SUKABUMIUPDATE.com - Dosen Universitas Paramadina Novriantoni Kahar menilai arah kelompok populisme Islam dalam pemilihan presiden atau Pilpres 2019 belum ideal. Sejauh yang diperjuangkan sebetulnya adalah hasil desakan-desakan pragmatisme.
"Karena politik Indonesia hanya ada dua blok saat ini, antara anda jadi cebong atau jadi kampret," kata Novriantoni dalam diskusi Membaca Arah Populisme Islam di Pilpres 2019 di D Hotel, Jakarta, Sabtu, 26 Januari 2019.
Novriantoni mengatakan idealnya adalah arah populisme Islam dalam Pilpres 2019 itu membangun kekuatan ketiga. Arah populisme Islam mestinya tidak didominasi satu kekuatan atau komando saja. Mereka seharusnya bisa membangun kriteria-kriteria ideal sendiri dan memperjuangkan aspirasi itu ketimbang memihak salah satu kelompok.
Tetapi, kata Novriantoni, yang terjadi saat ini populisme Islam di Indonesia justru terpolarisasi. "Antara kelompok-kelompok yang punya aspirasi ganti presiden dan punya aspirasi 2019 Jokowi lagi," katanya.
Dia mencontohkan, salah satu kelompok Islam populis, Hizbut Tahrir Indonesia sudah jelas aspirasinya yaitu tidak suka dengan demokrasi. Mestinya, kata Novriantoni, HTI membuat blok ketiga yang mendorong kepentingan umat mereka. Namun, faktanya HTI kini ikut dalam politik elektoral dan jelas arah dukungannya ke salah satu pasangan calon presiden.

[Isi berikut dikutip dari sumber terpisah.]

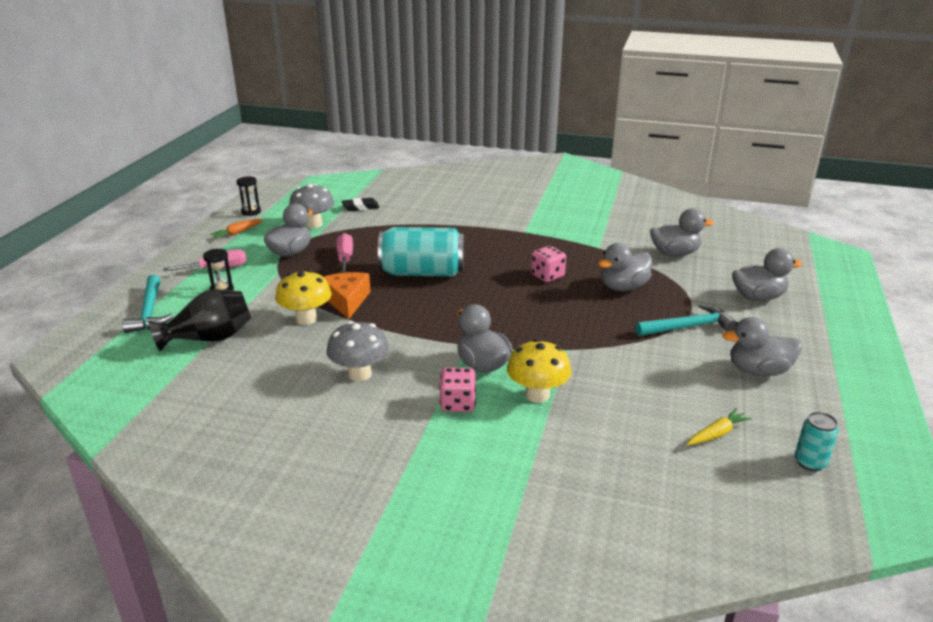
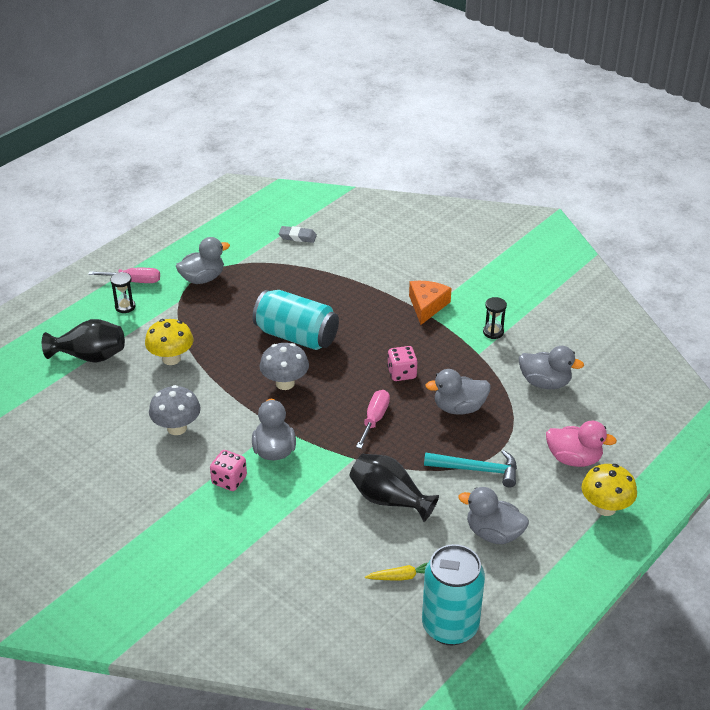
camera: 25 degrees right, 10 degrees up
turquoise hammer [122,275,173,333] -> none
orange carrot [210,219,263,239] -> none
black hourglass [236,176,261,216] -> black hourglass moved to [483,297,507,339]
grey mushroom [289,184,334,228] -> grey mushroom moved to [260,343,309,390]
orange cheese [324,272,371,319] -> orange cheese moved to [409,281,452,325]
pink screwdriver [337,233,353,273] -> pink screwdriver moved to [356,390,390,449]
black eraser [342,198,380,211] -> grey eraser [279,226,317,243]
yellow mushroom [507,339,571,403] -> yellow mushroom moved to [581,464,637,516]
grey duck [732,248,802,301] -> pink duck [546,421,617,467]
turquoise can [795,412,839,471] -> turquoise can [422,544,485,645], size x2.14
none -> black vase [349,454,439,522]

Menurut Novriantoni, belum idealnya arah kelompok populisme Islam di Indonesia terjadi karena terombang ambing pragmatisme politik. Di sisi lain, tuntutan yang diperjuangkan kelompok populisme Islam di Indonesia juga masih bersifat imajiner dan tidak substansial.
Ia mengambil contoh berkumpulnya massa Islam pada aksi 212 di Jakarta. "Bukan satu tuntutan perubahan yang real. Tapi itu adalah tuntutan untuk memenuhi kebutuhan akan politik identitasnya, representasi mereka, mewakili perlawanan terhadap ketersinggungan," kata dia.
Novriantoni mengatakan, isu-isu yang substansial tentang perbaikan kelompok marjinal di Jakarta, perbaikan infrastruktur, perbaikan pelayanan birokrasi, dan kontrol masyarakat yang ketat menjadi nista. "Menjadi tidak berarti dengan adanya politik perkauman antara anda bersama penista atau anda bersama lawannya. Aksi massa itu, emosi massa dibakar untuk memperjuangkan sesuatu yang tidak substansial," ucapnya.
Ia pun membandingkan kondisi tersebut dengan Mesir. Di sana, kelompok intelektual berafiliasi dengan Ikhwanul Muslim dan membentuk kelompok konstitusionalisme. Kelompok tersebut sudah tidak mempersoalkan konstitusi Mesir yang terbuka. Mereka, kata Novriantoni, tak lagi menuntut khilafah dan formalisasi syariah Islam. Tetapi lebih konkrit berjuang di level grass root untuk meningkatkan kehidupan ekonomi dan sosial mereka.
"Bagus sekali. Pasca islamisme itu adalah semacam islamisme yang sadar diri. Islamisme yang tidak ingin memecah kehidupan berbangsa, tapi menjadi problem solver bagi kehidupan berbangsa," kata dia.